= Redemptoristines =

Female contemplative religious order of the Catholic Church

The Order of the Most Holy Redeemer (Ordo Sanctissimi Redemptoris; abbreviated OSsR), also commonly known as the Redemptoristines, is a female contemplative religious order of the Catholic Church. It was formed in 1731, and is the female counterpart to the Redemptorists.

==History==

Maria Celeste Crostarosa, the foundress of the order

The cradle of the Redemptoristines is Scala, not far from Amalfi, Italy. Thomas Falcoia, of the Congregation Pii Operarii, formed a community of nuns there and gave them a rule. Later he became Bishop of Castellammare. He was director of Alphonsus Liguori when a new rule was said to have been revealed to Maria Celeste Crostarosa in a vision.

The bishop favoured the rule and asked Alphonsus to give the nuns the spiritual exercises and to organize the community as he judged best. The congregation was founded as an order of contemplative nuns. Alphonsus set up observance of the new rule by meditation on the life and virtues of Christ. The details of their daily life were to commemorate phases of His life. When the Redemptorists were founded just a few years later, the nuns committed to praying in a special way for their apostolic works.

The institute began on 23 May 1731. A second monastery was founded by Alphonsus, when bishop, in his episcopal city, Sant'Agata de' Goti. The rule was approved by Benedict XIV in 1750.

Nearly a hundred years after the foundation at Scala, Joseph Passerat sent Eugénie Dijon and the Countess Welsersheim to Sant'Agata dei Goti to learn the rule and spirit of the Redemptoristines. They received the habit at Rome from Cardinal Carlo Odescalchi. They founded houses at Vienna and Bruges.

==Present day==
As of 2021, there are forty monasteries and communities of the institute in Angola, Argentina, Austria, Australia, Brazil, Burkina-Faso, Canada, Columbia, France, Germany, Haiti, Ireland, Italy, Japan, Kazakhstan, Mexico, the Netherlands, Peru, the Philippines, Poland, Slovakia, Spain, Thailand, the United States, and Venezuela. Community life is centered around the celebration of Mass and the liturgy of the hours. Part of their support derives from sewing ceremonial capes for the Knights and Ladies of the Holy Sepulcher.

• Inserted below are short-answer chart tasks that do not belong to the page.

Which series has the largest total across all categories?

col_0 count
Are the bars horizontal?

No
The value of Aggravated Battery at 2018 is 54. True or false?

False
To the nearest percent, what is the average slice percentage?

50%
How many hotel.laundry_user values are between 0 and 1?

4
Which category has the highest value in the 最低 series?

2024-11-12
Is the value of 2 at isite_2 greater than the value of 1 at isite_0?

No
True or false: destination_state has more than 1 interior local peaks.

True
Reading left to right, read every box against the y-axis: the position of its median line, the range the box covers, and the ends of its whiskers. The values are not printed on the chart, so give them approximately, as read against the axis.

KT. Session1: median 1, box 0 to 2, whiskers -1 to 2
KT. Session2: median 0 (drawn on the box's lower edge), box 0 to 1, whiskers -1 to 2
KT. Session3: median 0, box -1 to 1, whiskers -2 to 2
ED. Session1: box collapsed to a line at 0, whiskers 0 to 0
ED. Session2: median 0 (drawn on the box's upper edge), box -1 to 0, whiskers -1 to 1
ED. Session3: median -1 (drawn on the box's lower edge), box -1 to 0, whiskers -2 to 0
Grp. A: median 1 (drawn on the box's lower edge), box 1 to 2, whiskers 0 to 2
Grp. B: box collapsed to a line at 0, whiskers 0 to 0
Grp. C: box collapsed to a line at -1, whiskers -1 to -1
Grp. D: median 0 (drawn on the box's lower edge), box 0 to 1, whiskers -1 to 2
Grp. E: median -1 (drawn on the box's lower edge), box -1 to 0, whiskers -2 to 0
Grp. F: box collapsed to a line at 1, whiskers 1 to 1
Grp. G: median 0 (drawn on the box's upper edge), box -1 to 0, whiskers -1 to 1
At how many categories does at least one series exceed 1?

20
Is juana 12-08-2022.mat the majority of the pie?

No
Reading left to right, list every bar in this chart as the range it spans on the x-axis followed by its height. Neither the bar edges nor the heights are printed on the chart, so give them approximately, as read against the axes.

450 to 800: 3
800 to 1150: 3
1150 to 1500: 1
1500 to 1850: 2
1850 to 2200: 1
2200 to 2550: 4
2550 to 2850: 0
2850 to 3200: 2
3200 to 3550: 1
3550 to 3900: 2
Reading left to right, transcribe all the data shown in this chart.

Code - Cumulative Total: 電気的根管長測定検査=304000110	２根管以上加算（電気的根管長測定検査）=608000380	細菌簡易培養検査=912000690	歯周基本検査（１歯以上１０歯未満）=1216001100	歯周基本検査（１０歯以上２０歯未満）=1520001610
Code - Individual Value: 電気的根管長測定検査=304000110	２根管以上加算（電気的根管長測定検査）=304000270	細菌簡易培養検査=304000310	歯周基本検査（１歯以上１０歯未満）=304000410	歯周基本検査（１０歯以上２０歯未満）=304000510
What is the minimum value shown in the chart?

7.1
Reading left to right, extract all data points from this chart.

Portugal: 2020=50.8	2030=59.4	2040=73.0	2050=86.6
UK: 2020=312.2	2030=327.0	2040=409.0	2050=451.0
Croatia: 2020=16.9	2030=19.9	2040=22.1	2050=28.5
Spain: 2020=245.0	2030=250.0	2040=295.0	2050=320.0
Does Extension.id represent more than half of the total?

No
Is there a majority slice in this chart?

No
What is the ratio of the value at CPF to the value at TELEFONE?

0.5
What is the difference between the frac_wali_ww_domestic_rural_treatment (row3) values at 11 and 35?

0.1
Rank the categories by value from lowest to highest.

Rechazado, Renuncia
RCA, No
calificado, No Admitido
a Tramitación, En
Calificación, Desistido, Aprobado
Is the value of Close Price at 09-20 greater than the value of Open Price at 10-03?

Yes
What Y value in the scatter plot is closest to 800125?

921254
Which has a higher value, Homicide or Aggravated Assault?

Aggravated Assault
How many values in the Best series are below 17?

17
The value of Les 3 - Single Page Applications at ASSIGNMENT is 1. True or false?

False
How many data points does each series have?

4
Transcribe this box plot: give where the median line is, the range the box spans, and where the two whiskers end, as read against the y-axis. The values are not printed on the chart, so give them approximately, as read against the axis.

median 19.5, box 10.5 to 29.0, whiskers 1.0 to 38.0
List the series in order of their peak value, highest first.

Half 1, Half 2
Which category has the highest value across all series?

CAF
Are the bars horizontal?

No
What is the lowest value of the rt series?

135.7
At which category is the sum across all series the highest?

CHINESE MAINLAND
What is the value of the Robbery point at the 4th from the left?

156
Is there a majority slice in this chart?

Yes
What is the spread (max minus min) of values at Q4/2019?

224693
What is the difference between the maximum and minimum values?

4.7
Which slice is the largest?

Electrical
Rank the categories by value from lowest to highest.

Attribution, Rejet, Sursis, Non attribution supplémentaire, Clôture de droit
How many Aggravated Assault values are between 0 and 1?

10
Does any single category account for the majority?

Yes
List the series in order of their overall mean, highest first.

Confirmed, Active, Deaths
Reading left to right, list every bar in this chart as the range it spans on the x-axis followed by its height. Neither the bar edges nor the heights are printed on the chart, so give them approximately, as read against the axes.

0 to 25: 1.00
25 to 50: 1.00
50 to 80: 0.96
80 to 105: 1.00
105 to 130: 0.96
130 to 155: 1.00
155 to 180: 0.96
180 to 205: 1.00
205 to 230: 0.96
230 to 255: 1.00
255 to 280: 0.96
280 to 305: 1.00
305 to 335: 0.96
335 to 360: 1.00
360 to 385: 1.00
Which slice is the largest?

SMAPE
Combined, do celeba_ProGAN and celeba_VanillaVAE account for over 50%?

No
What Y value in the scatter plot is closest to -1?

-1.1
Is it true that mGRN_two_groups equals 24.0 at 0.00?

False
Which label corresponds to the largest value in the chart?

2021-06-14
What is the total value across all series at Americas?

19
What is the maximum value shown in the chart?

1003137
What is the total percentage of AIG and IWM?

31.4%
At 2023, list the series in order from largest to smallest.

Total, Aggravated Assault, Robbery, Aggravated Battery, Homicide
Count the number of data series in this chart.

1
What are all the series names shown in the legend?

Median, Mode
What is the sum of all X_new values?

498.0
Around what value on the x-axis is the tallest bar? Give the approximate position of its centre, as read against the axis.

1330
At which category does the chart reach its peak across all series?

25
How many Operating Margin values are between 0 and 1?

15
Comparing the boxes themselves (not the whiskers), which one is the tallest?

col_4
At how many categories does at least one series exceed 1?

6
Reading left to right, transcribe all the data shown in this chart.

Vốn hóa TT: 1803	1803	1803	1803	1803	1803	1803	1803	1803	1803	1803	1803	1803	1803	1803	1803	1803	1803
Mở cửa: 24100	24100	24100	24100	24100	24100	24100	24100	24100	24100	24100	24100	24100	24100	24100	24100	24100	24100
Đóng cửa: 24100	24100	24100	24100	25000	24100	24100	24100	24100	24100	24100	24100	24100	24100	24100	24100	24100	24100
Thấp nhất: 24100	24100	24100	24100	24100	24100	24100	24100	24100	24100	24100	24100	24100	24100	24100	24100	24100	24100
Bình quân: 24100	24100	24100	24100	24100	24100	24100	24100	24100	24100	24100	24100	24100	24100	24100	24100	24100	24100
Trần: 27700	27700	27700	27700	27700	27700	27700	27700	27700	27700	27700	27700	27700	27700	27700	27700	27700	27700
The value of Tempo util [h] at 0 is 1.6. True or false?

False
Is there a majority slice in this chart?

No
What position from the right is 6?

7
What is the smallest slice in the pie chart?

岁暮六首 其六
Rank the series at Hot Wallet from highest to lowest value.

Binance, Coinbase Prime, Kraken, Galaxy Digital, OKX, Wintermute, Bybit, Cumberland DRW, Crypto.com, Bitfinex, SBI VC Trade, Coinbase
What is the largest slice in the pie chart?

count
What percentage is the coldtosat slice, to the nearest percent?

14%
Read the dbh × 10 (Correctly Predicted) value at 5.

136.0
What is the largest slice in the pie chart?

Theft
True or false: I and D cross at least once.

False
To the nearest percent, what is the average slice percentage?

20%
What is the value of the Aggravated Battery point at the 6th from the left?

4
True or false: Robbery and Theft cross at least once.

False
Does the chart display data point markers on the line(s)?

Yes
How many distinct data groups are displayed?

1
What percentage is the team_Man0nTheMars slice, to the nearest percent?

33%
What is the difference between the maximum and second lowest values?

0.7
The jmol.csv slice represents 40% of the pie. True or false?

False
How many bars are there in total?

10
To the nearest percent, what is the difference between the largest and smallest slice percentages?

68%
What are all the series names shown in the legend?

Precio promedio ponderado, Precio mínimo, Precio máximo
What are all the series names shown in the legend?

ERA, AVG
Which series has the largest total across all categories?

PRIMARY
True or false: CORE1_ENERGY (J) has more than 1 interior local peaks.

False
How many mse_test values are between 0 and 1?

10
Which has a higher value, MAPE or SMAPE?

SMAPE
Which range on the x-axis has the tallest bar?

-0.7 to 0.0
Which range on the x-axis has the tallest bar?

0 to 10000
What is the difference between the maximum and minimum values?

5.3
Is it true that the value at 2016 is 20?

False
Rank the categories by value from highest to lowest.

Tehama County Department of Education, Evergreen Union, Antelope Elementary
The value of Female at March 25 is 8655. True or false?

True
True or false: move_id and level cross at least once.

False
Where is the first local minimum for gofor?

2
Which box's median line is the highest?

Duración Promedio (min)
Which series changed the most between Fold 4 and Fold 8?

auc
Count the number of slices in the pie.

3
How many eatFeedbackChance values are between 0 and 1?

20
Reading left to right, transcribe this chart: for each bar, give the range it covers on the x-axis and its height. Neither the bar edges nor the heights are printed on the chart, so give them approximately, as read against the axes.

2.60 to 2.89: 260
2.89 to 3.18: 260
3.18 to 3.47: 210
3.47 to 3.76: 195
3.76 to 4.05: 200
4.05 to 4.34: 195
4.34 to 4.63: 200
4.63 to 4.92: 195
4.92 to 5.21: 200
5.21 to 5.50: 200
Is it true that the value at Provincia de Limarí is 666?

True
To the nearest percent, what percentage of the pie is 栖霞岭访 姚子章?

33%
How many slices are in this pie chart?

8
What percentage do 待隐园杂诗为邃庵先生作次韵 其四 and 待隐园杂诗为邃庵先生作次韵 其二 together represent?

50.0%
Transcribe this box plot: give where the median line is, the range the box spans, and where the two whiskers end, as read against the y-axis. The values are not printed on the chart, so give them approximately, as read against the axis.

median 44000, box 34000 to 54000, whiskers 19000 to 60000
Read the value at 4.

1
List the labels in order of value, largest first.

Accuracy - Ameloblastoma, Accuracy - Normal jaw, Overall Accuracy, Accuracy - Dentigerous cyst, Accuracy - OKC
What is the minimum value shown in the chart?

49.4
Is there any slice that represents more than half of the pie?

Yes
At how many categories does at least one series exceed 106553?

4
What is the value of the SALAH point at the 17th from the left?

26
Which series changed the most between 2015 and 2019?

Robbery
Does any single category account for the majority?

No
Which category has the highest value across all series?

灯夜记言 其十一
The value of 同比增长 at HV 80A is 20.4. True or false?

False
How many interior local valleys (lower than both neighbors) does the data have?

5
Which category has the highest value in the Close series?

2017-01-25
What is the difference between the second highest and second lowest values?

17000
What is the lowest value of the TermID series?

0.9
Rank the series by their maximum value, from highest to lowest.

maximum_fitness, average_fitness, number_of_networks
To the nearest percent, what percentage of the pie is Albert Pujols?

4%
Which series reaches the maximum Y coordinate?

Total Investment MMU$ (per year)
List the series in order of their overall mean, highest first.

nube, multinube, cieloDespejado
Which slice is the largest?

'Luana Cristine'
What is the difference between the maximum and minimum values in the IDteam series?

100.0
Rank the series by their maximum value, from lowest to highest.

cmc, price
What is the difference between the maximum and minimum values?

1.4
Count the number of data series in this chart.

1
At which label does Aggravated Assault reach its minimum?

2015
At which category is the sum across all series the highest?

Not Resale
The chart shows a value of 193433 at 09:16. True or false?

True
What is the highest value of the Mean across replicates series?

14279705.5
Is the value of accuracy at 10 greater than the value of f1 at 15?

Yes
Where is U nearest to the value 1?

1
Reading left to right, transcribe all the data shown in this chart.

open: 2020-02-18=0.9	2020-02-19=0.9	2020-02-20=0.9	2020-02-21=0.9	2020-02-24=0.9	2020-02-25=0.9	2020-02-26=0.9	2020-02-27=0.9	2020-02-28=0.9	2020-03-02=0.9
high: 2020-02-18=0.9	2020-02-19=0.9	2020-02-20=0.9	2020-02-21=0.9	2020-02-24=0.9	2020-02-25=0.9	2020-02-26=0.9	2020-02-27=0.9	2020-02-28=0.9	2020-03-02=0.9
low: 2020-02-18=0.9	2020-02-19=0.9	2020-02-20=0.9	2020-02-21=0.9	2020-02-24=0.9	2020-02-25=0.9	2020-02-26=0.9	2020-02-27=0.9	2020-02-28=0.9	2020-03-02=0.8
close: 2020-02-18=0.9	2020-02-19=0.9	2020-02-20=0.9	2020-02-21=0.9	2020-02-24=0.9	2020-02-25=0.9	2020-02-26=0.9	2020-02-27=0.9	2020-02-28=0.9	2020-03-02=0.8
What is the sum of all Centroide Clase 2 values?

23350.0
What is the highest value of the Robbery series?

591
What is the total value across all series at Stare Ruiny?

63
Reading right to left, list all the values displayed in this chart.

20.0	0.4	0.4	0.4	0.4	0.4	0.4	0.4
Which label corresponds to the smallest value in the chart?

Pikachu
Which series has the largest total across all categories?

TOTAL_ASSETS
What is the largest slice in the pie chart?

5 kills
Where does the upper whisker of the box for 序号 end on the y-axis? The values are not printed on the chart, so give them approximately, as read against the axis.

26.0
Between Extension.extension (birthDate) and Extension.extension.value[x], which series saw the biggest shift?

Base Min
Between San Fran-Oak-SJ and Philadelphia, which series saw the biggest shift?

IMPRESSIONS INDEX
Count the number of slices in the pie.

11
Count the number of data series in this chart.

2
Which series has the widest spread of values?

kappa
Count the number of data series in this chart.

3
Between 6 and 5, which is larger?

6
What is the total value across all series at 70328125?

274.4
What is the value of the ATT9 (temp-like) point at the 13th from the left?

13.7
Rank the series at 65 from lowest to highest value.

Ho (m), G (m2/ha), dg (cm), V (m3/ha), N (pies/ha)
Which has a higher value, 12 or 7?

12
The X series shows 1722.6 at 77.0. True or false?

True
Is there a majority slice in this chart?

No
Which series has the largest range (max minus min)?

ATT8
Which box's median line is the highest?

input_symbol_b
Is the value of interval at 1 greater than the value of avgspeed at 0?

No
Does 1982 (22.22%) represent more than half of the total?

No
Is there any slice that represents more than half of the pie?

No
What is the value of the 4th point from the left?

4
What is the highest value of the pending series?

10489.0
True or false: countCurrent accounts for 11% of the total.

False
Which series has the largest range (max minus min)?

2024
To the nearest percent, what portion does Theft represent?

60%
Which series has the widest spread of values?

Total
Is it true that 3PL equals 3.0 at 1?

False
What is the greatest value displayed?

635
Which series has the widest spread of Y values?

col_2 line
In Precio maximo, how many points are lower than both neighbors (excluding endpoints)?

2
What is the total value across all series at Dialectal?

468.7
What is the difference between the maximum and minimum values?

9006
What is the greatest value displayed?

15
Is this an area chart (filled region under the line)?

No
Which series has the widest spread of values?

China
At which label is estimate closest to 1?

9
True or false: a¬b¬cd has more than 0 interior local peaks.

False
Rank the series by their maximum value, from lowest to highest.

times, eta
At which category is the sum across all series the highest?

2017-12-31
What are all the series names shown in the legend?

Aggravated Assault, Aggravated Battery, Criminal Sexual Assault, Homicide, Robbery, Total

The first Redemptoristines monastery in the United States, Our Mother of Perpetual Help, was established in 1957 on the grounds of the Redemptorists' seminary of Mount St. Alphonsus, in Esopus, New York. When the property was sold, the nuns relocated to Beacon, New York where they share a monastery with the Carmelites.

In São Fidélis, Brazil, there still exists a traditional monastery of the Redemptoristines that continues the original Rules and Constitutions with the approval of the Holy See.

== Habit ==
Their traditional habit is deep red, and the scapular and choir-mantle blue; on the scapular there is a coloured medallion of Christ the Redeemer. The 15-decade rosary hangs at the side bearing a medal upon one side of which are embossed the emblems of the Passion of Jesus. The nuns wear two veils: one white and another black, folded back over the head, but which may be drawn forward over the face and as far as the medallion on the scapular. Some houses wear a modified habit of a red dress, a black veil and a medal of Christ the Redeemer on one side and Alphonsus Liguori on the other that is suspended on a chain.